Il est une deuxième chose dont nous nous sommes rendus compte lors de la préparation et de l’étude de ce dossier. En réalité, ils se considèrent si à l’aise, que le magistrat chargé de la mise en examen de Patrice Tacita & de Sarah Aristide - Mme Dutartre - commettait elle même une infraction de violation du secret de l’instruction. Elle n’a pas convoqué Sarah Aristide & Patrice Tacita par pli fermé : elle les a convoqués par fax. Alors que le fax est ouvert, que l"on ignore qui en sera le réceptionnera et qu’il est ainsi à la disposition de n’importe qui au sein du cabinet d’avocat.
Donc à partir su moment où l’on ne se donne pas les moyens de d’assurer le secret des actes de la procédure, l’on viole le secret de l’instruction. Et c’est cela qui s’est produit. Car même s’il s’agit de sa secrétaire, maître Aristide pouvait souhaiter ne pas vouloir informer sa secrétaire qu’elle était convoquée. Elle pouvait souhaiter ne pas divulguer un certain nombre de choses, même à sa secrétaire.
Le magistrat a ainsi confondu maître Sarah Aristide et madame Sarah Aristide. Elle aurait dû la convoquer sous pli fermé adressé à son adresse personnelle. Elle s’est contentée de lui adresser un vulgaire fax l’informant de sa convocation à Paris.
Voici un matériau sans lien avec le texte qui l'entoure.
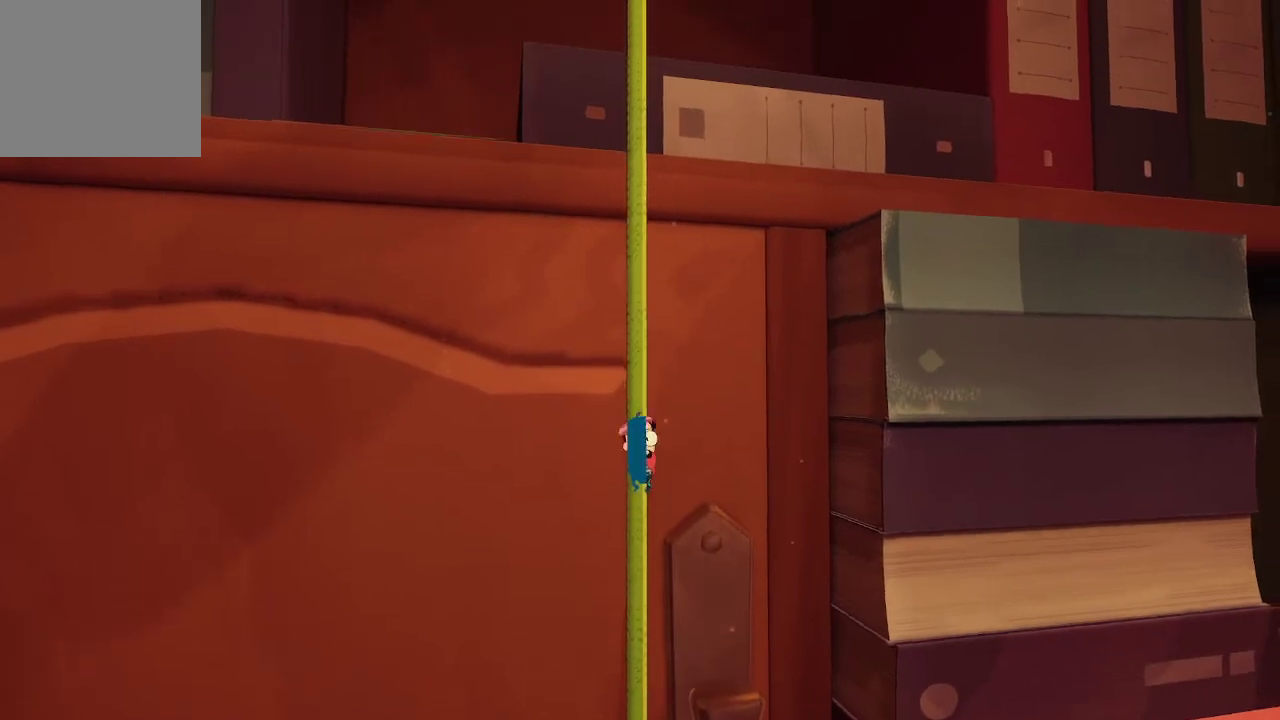
{"buttons": [], "left_stick": "up", "right_stick": "center", "events": [[300, "right_stick", "center"]]}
Nous avons donc déposé plainte pour violation du secret de l’instruction contre ce magistrat jeudi 11 juin 2009. Et nous pensons avoir la possibilité dès lundi de déposer une requête en suspicion légitime à son encontre. Car nous estimons que dès lors que nous avons porté plainte contre elle, elle ne peut plus garantir son impartialité pour auditionner et mener une procédure contre une personne ayant formé un recours à son encontre.
Ces deux procédures visent à démontrer que non seulement ils ne respectent rien ici ; mais qu’en plus ils violent eux mêmes leurs propres lois, dès lors que cela les arrange.
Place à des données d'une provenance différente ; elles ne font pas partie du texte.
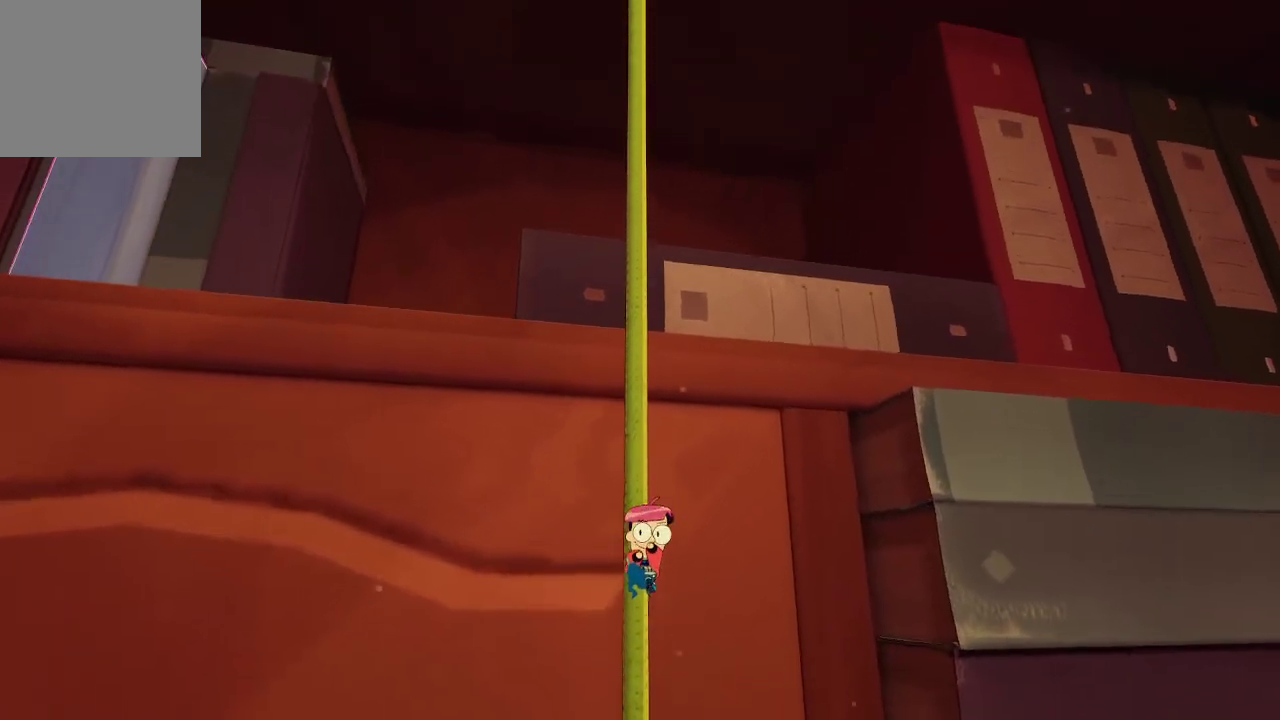
{"buttons": [], "left_stick": "up", "right_stick": "center", "events": []}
Il s’agissait lors de cette conférence de presse d’expliquer que rien ne se fait ici de manière anodine. Et si c’est maintenant que cette affaire est déclenchée, juste après la grève du LKP, c’est bien parce que le gouvernement français a décidé de prendre une revanche contre le mouvement de 44 jours. Car il n’accepte pas qu’en Guadeloupe - non seulement au niveau social mais aussi économique - des gens se soient mis debout pour lui signifier que ses pratiques en Guadeloupe sont des pratiques coloniales. Mais parallèlement, le gouvernement entend aussi dans le même temps régler le compte de celles et ceux qui au niveau judiciaire et au niveau du droit en général affirment qu’il y a mille et une choses qui ne vont pas. Et il leur dit : " C’est vrai que lorsque que vous occupiez les rues vous étiez très nombreux. Mais maintenant qu’il n’y a plus personne dans les rues, nous reprenons la main. Nous la reprenons au niveau politique en lançant les Etats Généraux pour faire diversion. Nous la reprenons au niveau économique en évitant l’extension de l’accord BINO initial. Le champ étant libre, nous pouvons ainsi nous attaquer à ceux qui défendent le LKP ! "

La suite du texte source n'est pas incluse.